赤坂潭亭 米・酒 稲作とアジア

db4o2007-09-29

赤坂から赤坂通りを西へ10分ほど歩いたところを、ミッドタウンの方へ曲がると、なんとも和風な雰囲気を漂わせる料理屋がある。赤坂潭亭は、街の喧騒とは程遠い、そんな目立たない場所にある最高の隠れた名店だ。

初めて見たのは、まだミッドタウンが工事中だった、まだ寒かった頃だと思う。こんな場所でやっていけるのは、何よりうまいことの証だろう。実際、雰囲気・料理・酒、どれもがうまい!

こんなお店に来ると、日本ってすごい!、と改めて思うわけだが、果たして何がこんな文化を築き上げてきたんだろうか・・・。日本食の代表といえば、言うまでも無くすしと酒だろう。すしは刺身を使っているが、いわばおかず、メインは米だ。酒は米から出来ているので、つまり米三昧というわけだ。
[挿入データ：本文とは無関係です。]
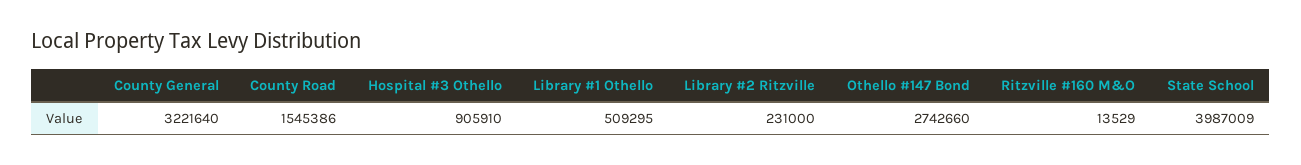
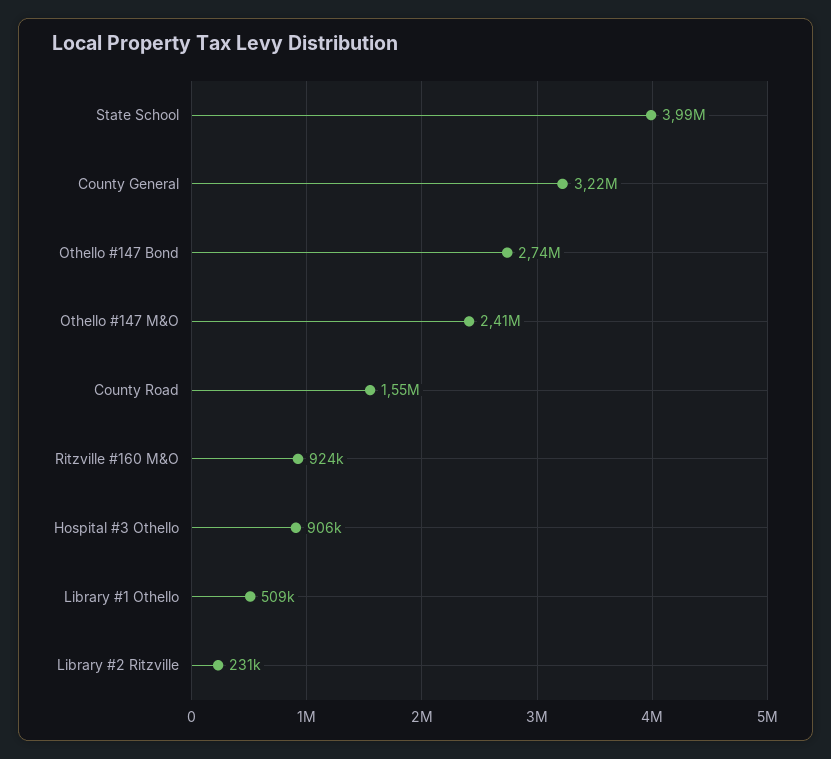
Ritzville #160 M&O: 13529 -> 924000
Othello #147 M&O: none -> 2410000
それでは、その米のルーツとは?確か学校でジャポニカ種(写真、Wikipediaより)というのが日本の米のルーツと習った程度の記憶ならある。「稲作の起源」池橋宏著によると、長江流域を中心に栽培が始まり、それから二手に分かれる。一方はジャポニカ稲で、朝鮮を経て日本へと至る。もう一方はインド稲で、インドからタイやインドネシアを中心とする東南アジアへと普及した。

そもそも、どうして稲作がこれほど普及したのか。例えば畑作と比較した場合、それは単位あたりの農地から収穫できる効率に大きな差があるという。中世ヨーロッパで行われていた畑作では、肥沃度を回復させるために3年に一度麦を栽培し、さらに一年放牧をする必要があった。一方稲作は、驚いたことに、毎年栽培が可能なのだ。しかも、種を1とすると、畑作は5ぐらいなのに対し、稲作は50という収穫だったそうだ。そして、この恐ろしくパワフルな米のおかげで、東アジアでは高い人口密度を支えることができたのだという。


来年はしばらくぶらぶら旅行しようと考えていたが、米のルーツをたどるのも面白いかもしれない。そして各地で米をいただき、できれば日本の米をご馳走して、米のふれあいをする。

・・・などと考えていて気づいたが、だいたい家で米食ってないじゃないか。ということで、「かまどさん」なる火加減いらずのかまを早速買ってみることにした。まずはこれで米炊けるようになろう。


黒澤明監督の名作、「七人の侍」で、与平が大事な米を盗まれて、途方にくれて落ちている米を拾うシーンがある。昔から言われてきたことだが、米を大事にする気持ちを、忘れないようにしよう。